Required work:
- a) Decide whether each statement below agrees with the passage on nanoparticles in polymer brushes. Answer yes or no for each, and quote the passage's deciding words. (i) Section 3 of the paper explains the methods and materials. (ii) The simulations cover both plane-grafted and cylinder-grafted brush geometries. (iii) Lowering the temperature is expected to encourage nanoparticles to infiltrate the brush.
- b) According to the passage on nanoparticles in polymer brushes, what two control parameters can be adjusted independently?
- c) Write the next part of the passage on nanoparticles in polymer brushes, continuing from its final sentence.

Document segment:
◇ ◇ ◇ ◇ ◇
To date, many studies of polymer brush/nanoparticle composite systems have focused on changes that occur at a fixed temperature [13,15,18,19,20,21]. Herein we explore the effect of temperature variation on nanoparticle infused brushes. In general, we would expect that decreasing temperature encourages infiltration of the brush by nanoparticles, concomitant with compression of the brush, which increases the number of contacts that each nanoparticle can have with polymer beads. Qualitatively, decreasing temperature at constant nanoparticle-monomer attraction should produce the same trends as increasing the nanoparticle-monomer attraction at a fixed temperature. A more quantitative connection between nanoparticle-monomer interaction strength and temperature can be anticipated by analyzing the Boltzmann factor that arises from the chosen interaction potential, as will be outlined below.

In order to better understand these phenomena, we have performed coarse-grained Molecular Dynamics (MD) simulations of a system consisting of nanoparticles that interact with a polymer brush over a range of temperatures in both plane-grafted and inside cylinder-grafted brush geometries. We find that in the presence of attractive nanoparticles, the brush conformation becomes very sensitive to the system temperature. Under appropriate nanoparticle concentrations, the brush can be made to significantly contract or to expand by varying the temperature appropriately. This extends the degree of experimental control over the morphology. There are two easily adjusted (and reversible) control parameters, namely, the nanoparticle concentration and the system temperature, which can be adjusted independently.

The outline of the paper is as follows. In Section 2, we describe the coarse-grained MD simulation systems, considering both plane-grafted and cylindrically grafted polymer brushes. We present results of these MD simulations, including the dependence of both monomer and nanoparticle distributions on temperature. A variety of temperatures and nanoparticle-monomer coupling strengths are explored. Section 3 contains Discussion and Conclusions. In Section 4 we explain the methods and materials.
◇ ◇ ◇ ◇ ◇
Raw records:
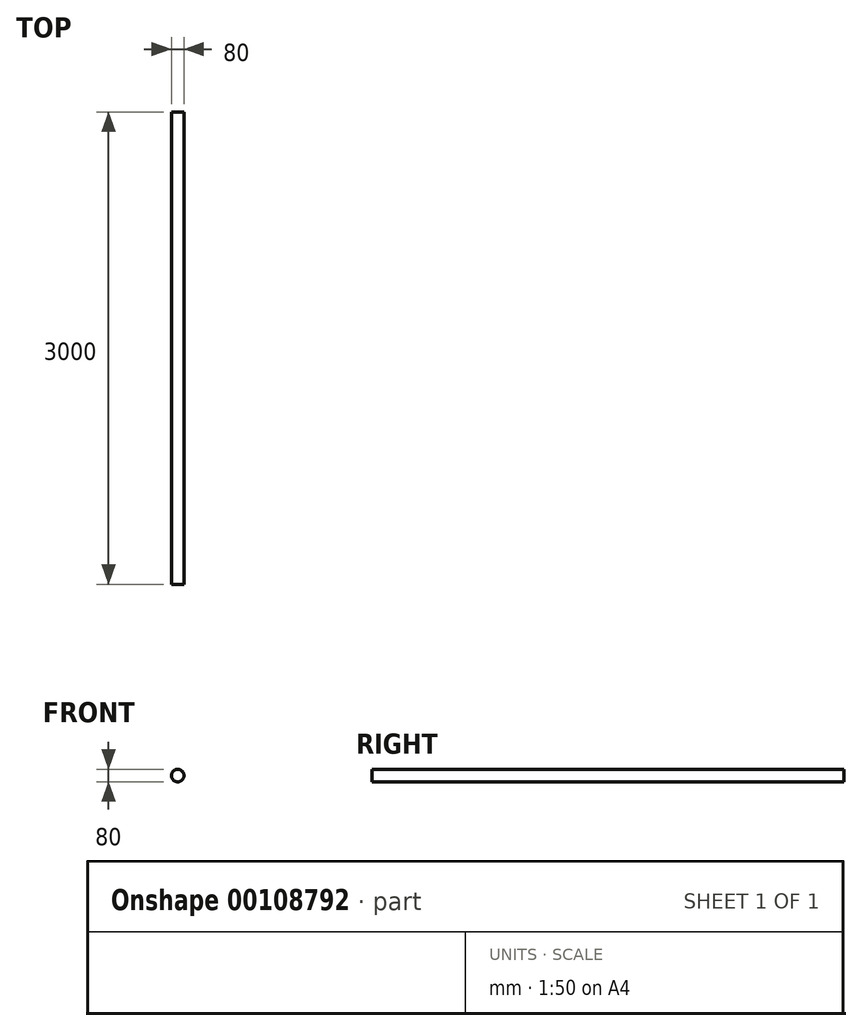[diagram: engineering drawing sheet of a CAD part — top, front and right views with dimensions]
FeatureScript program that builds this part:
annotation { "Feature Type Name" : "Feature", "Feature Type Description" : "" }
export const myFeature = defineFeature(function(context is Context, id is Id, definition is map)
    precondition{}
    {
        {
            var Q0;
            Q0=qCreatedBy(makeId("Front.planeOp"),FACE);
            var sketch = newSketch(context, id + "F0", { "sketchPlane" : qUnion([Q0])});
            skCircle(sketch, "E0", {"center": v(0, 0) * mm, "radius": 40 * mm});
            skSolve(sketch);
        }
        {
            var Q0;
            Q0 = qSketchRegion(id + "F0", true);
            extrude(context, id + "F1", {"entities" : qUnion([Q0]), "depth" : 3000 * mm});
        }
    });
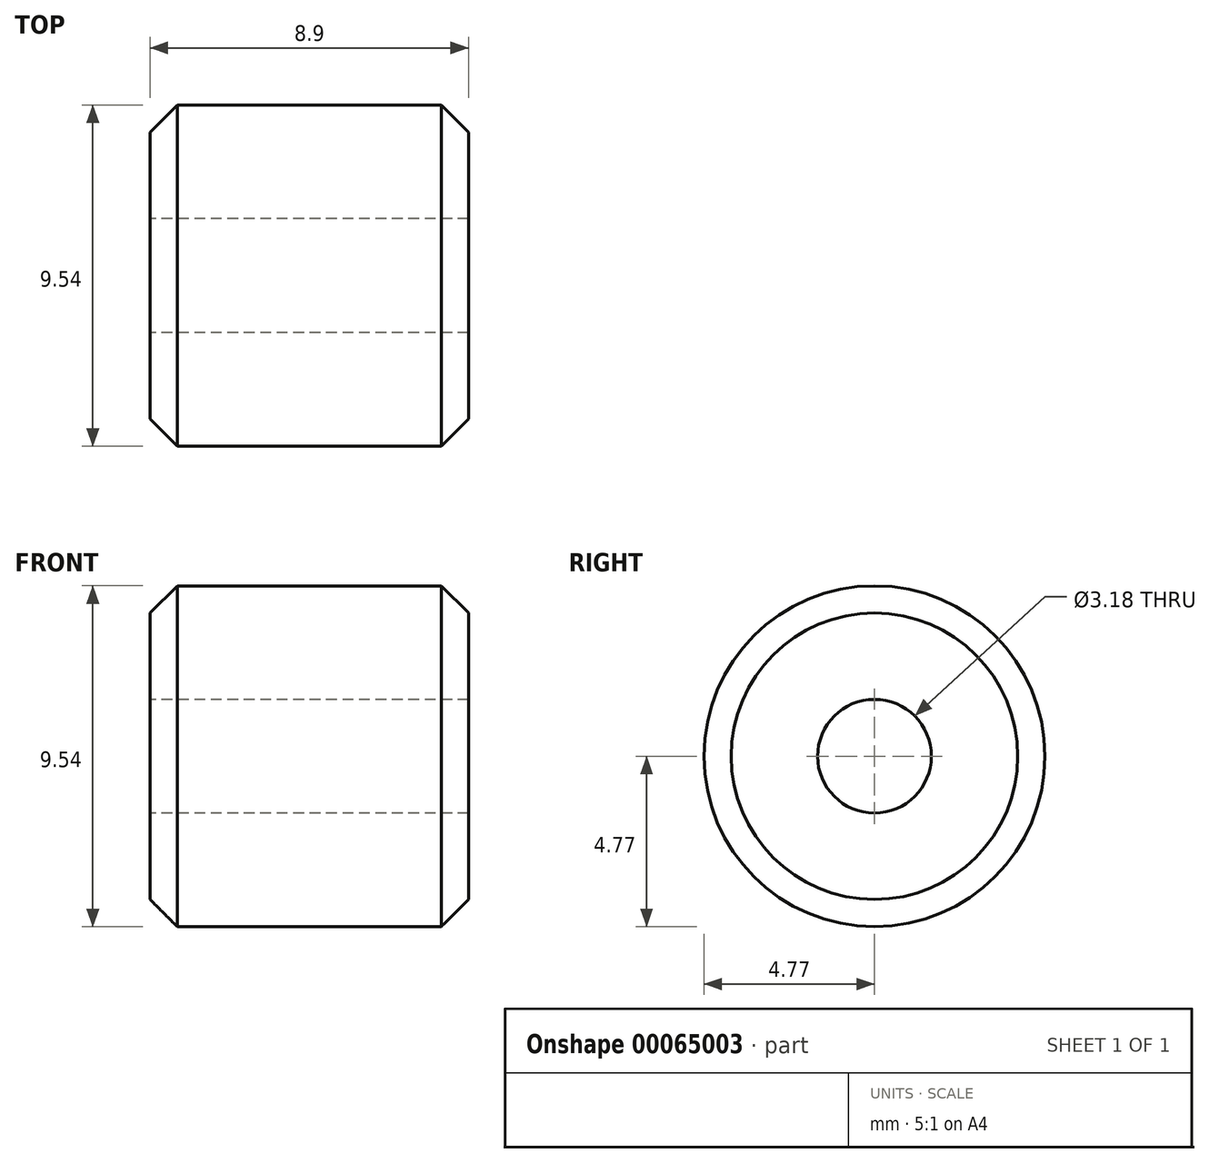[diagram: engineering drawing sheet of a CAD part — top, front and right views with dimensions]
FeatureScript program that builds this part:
◇ ◇ ◇ ◇ ◇
Answer list:
- a)
(i) No: "Section 3 contains Discussion and Conclusions."
(ii) Yes: "in both plane-grafted and inside cylinder-grafted brush geometries"
(iii) Yes: "decreasing temperature encourages infiltration of the brush by nanoparticles"

- b) The nanoparticle concentration and the system temperature.

- c)
2. Results

2.1. Pure Brush

The structure of polymer chains grafted to flat and curved surfaces has been the subject of many theoretical as well as computer simulation studies [22,23,24,25,26,27,28,29,30,31,32,33,34,35,36]. The grafting density and the degree of polymerization (the number of monomers in a single polymer chain) are two key parameters that characterize a simple flat polymer brush system, and most studies have focused on the effects of these two variables on the brush structure. In this section, we present results of MD simulations for a pure brush, focusing on the effects of temperature variation. Details of the simulation procedures are presented in Methods and Materials (Section 4).

MD simulation results for the monomer density profile of a pure brush in the flat system with the grafting density ${\sigma }_g=0.0625$ (corresponding to an average grafting distance of 4.0) are shown in Figure 1 at four temperatures: $T=$ 1, 2, 3, and 4 (in reduced units $ϵ/k_B$, where $k_B$ is Boltzmann’s constant). It can be seen from the figure that the system temperature has only a small effect on the density profile. This behavior is expected since the polymer chains are immersed in a good solvent, corresponding to the fact that only excluded volume repulsion is included in the monomer-monomer pair potential $U_{mm}$. In such conditions, as discussed in detail below, the polymer morphology is not sensitive to temperature changes and hence the system is said to be athermal.

Results for the corresponding brush heights are shown in Figure 2 for both flat and cylindrical geometries. (Calculation of properties for the cylindrical brush system are discussed in detail below.) Upon increasing the temperature, the brush height decreases slowly. A rise in temperature from $T=1$ to 4 causes the brush height to decrease by 0.87 and 0.24 in the flat and cylindrical systems, respectively, out of total brush heights of ca. 42 and 47, respectively.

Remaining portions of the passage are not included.